| ← | 87th | 89th | → |
- The Seal of Texas

Overview
- Legislative body: Texas State Legislature
- Jurisdiction: Texas
- Term: January 10, 2023 – May 29, 2023
- Election: 2022 general election

Senate
- Members: 31
- President of the Senate: Dan Patrick (R)
- President pro tempore: Kelly Hancock (R–9) (Regular Session) * Charles Schwertner (R–5) (Ad Interim)
- Party control: Republican

House of Representatives
- Members: 150
- Speaker: Dade Phelan (R–21)
- Speaker Pro Tempore: Charlie Geren (R–99)
- Party control: Republican

Sessions
- 1st: May 29, 2023 – Jun 27, 2023
- 2nd: Jun 27, 2023 – Jul 13, 2023
- 3rd: October 9, 2023 – November 7, 2023
- 4th: November 7, 2023 – December 5, 2023

= 88th Texas Legislature =

2023 meeting of the Texas legislature

The 88th Texas Legislature was a meeting of the legislative branch of the U.S. state of Texas, composed of the Texas Senate and the Texas House of Representatives. The Texas State Legislature met in its regular session in Austin, Texas, from January 10, 2023 to May 29, 2023, followed by four called sessions.

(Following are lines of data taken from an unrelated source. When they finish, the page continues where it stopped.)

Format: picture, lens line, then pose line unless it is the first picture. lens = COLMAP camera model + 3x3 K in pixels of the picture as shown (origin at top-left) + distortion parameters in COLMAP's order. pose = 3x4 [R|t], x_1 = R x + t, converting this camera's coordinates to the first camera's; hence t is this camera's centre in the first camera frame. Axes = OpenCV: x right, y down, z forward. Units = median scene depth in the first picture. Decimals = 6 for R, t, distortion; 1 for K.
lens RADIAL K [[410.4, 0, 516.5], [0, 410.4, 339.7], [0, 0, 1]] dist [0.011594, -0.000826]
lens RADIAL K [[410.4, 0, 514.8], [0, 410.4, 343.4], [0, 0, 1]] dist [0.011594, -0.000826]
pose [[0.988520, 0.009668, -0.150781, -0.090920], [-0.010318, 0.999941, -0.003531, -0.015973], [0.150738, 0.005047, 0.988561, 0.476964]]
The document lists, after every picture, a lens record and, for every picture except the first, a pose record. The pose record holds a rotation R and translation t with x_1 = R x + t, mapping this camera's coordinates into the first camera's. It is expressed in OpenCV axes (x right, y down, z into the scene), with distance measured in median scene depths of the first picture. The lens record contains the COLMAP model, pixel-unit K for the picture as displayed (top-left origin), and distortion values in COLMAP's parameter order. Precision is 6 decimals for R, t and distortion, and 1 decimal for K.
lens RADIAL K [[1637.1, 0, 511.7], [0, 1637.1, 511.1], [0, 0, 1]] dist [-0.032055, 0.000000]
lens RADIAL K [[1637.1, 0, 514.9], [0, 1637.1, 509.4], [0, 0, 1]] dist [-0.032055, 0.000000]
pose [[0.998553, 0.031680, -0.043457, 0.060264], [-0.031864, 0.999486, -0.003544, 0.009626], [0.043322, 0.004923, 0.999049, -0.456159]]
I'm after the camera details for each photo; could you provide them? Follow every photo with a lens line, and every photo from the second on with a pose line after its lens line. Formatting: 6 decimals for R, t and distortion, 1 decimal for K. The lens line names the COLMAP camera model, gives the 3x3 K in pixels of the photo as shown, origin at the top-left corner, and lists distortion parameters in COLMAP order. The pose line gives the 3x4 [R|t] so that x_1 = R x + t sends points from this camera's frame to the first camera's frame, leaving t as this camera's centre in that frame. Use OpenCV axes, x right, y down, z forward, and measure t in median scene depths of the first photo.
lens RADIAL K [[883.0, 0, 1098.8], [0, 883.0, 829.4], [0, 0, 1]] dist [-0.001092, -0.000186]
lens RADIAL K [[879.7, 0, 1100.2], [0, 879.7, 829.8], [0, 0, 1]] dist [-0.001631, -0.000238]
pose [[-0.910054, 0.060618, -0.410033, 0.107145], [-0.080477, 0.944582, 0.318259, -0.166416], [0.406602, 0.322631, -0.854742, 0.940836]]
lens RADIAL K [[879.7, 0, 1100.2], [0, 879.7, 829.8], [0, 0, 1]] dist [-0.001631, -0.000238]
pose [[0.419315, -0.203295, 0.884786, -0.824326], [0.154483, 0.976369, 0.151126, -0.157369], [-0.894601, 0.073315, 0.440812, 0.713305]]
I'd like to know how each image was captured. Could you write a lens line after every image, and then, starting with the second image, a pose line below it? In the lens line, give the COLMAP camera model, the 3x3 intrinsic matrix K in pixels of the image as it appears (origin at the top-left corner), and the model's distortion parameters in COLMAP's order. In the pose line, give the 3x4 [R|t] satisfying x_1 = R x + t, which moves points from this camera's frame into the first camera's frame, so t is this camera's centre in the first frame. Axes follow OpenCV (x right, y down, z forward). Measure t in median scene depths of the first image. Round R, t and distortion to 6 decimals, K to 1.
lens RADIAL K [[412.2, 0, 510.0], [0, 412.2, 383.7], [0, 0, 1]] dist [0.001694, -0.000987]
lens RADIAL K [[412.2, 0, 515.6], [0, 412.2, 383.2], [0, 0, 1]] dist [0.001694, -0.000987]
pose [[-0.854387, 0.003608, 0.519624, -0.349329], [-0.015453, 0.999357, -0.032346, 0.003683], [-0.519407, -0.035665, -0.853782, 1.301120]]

All seats in the state house and 16 seats in the state senate were up for election in November 2022, with seats apportioned among the 2020 United States census. The Republican Party preserved their majority in both chambers.

==Major events==
- January 10, 2023 – Legislature convenes at noon (CST).
- March 6, 2023 – State representative Bryan Slaton introduces the Texas Independence Referendum Act which, if passed, would call for a state referendum on the secession of Texas from the United States. The bill would later fail to get out of committee before the end of the regular session.
- April 20, 2023 – The Texas Senate passes a bill that would require that the Ten Commandments be displayed in every classroom of every public school in Texas. The bill would later fail to pass the Texas House of Representatives.
- May 9, 2023 – The Texas House of Representatives votes unanimously to expel Bryan Slaton from House District 2 following an investigation that determined he had engaged in inappropriate sexual conduct with an aide.
- May 27, 2023 – In a 121-23 vote, the Texas House of Representatives votes to impeach Attorney General Ken Paxton, the third impeachment in the state's history. (He would later be acquitted by the Texas Senate of all articles of impeachment following a trial in September 2023.)
- May 29, 2023
  - Legislature adjourns.
  - 88th Legislature 1st Called Session convenes.
- June 27, 2023
  - Legislature adjourns 1st special session.
  - 88th Legislature 2nd Called Session convenes.
- July 13, 2023 – Legislature adjourns 2nd special session.
- October 9, 2023 – 88th Legislature 3rd Called Session convenes.
- November 7, 2023
  - Legislature adjourns 3rd special session.
  - 88th Legislature 4th Called Session convenes.
- December 5, 2023 – Legislature adjourns 4th special session.

== Major legislation ==

===Enacted===
- House bills
  - HB 3: Requires all school campuses to have an armed security officer present, in addition to other security hardening measures.
- Senate bills
  - SB 14: Prohibits doctors from prescribing gender-affirming care to transgender minors.
  - SB 17: Bans diversity, equity and inclusion offices at universities.
  - SB 763: Allows school districts to hire or volunteer chaplains for mental health support for students.

===Proposed (but not enacted)===
- House bills
  - HB 3596: The Texas Independence Referendum Act which would call for a state referendum on the secession of Texas from the United States.